## TASK ITEM
Gather every line of the records below that contains the string "format", treating uppercase and lowercase letters as distinct.

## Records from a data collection

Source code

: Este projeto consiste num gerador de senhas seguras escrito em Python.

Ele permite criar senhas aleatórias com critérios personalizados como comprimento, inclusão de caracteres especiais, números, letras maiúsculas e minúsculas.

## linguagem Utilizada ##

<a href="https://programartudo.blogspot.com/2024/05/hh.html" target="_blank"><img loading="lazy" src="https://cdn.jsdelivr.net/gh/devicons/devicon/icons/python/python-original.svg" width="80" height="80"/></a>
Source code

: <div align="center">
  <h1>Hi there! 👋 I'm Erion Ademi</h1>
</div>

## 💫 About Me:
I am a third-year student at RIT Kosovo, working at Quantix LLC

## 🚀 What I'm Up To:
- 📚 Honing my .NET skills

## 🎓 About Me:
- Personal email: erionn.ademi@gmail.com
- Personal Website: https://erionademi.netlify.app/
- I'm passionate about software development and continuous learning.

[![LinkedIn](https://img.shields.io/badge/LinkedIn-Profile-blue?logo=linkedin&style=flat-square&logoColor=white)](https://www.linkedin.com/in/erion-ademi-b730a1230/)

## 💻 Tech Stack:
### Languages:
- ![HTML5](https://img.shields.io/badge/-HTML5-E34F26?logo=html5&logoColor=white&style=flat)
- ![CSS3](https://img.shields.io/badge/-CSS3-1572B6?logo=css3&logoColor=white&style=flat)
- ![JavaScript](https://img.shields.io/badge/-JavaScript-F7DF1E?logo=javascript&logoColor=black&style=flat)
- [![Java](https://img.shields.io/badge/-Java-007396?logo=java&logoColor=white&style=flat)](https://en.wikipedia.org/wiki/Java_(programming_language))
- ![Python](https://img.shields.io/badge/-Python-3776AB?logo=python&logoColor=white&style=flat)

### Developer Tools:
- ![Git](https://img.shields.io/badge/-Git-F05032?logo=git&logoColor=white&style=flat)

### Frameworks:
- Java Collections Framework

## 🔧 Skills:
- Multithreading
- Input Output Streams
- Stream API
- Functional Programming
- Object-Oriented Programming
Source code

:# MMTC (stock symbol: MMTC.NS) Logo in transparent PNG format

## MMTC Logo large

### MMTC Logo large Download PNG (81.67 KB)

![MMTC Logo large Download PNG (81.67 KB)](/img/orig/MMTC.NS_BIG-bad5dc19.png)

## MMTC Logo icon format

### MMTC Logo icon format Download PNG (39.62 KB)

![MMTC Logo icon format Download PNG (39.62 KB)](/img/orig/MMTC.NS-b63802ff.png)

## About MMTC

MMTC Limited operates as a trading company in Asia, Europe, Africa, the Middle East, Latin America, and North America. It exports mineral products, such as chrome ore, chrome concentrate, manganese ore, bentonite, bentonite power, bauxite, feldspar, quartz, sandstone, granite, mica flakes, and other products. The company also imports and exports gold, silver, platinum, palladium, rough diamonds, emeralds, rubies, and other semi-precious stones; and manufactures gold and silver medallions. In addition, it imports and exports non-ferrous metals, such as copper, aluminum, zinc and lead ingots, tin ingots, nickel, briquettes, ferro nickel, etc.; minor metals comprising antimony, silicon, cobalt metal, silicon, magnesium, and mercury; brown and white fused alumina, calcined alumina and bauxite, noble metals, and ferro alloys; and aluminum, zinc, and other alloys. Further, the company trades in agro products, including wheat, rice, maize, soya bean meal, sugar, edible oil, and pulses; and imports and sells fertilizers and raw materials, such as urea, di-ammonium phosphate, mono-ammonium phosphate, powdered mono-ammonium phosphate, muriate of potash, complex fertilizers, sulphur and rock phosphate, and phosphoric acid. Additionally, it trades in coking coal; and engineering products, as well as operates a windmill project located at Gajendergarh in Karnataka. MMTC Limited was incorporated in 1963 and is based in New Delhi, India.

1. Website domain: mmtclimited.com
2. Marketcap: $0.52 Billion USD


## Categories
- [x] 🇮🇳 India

## EXERCISE RESPONSE
:# MMTC (stock symbol: MMTC.NS) Logo in transparent PNG format
## MMTC Logo icon format
### MMTC Logo icon format Download PNG (39.62 KB)
![MMTC Logo icon format Download PNG (39.62 KB)](/img/orig/MMTC.NS-b63802ff.png)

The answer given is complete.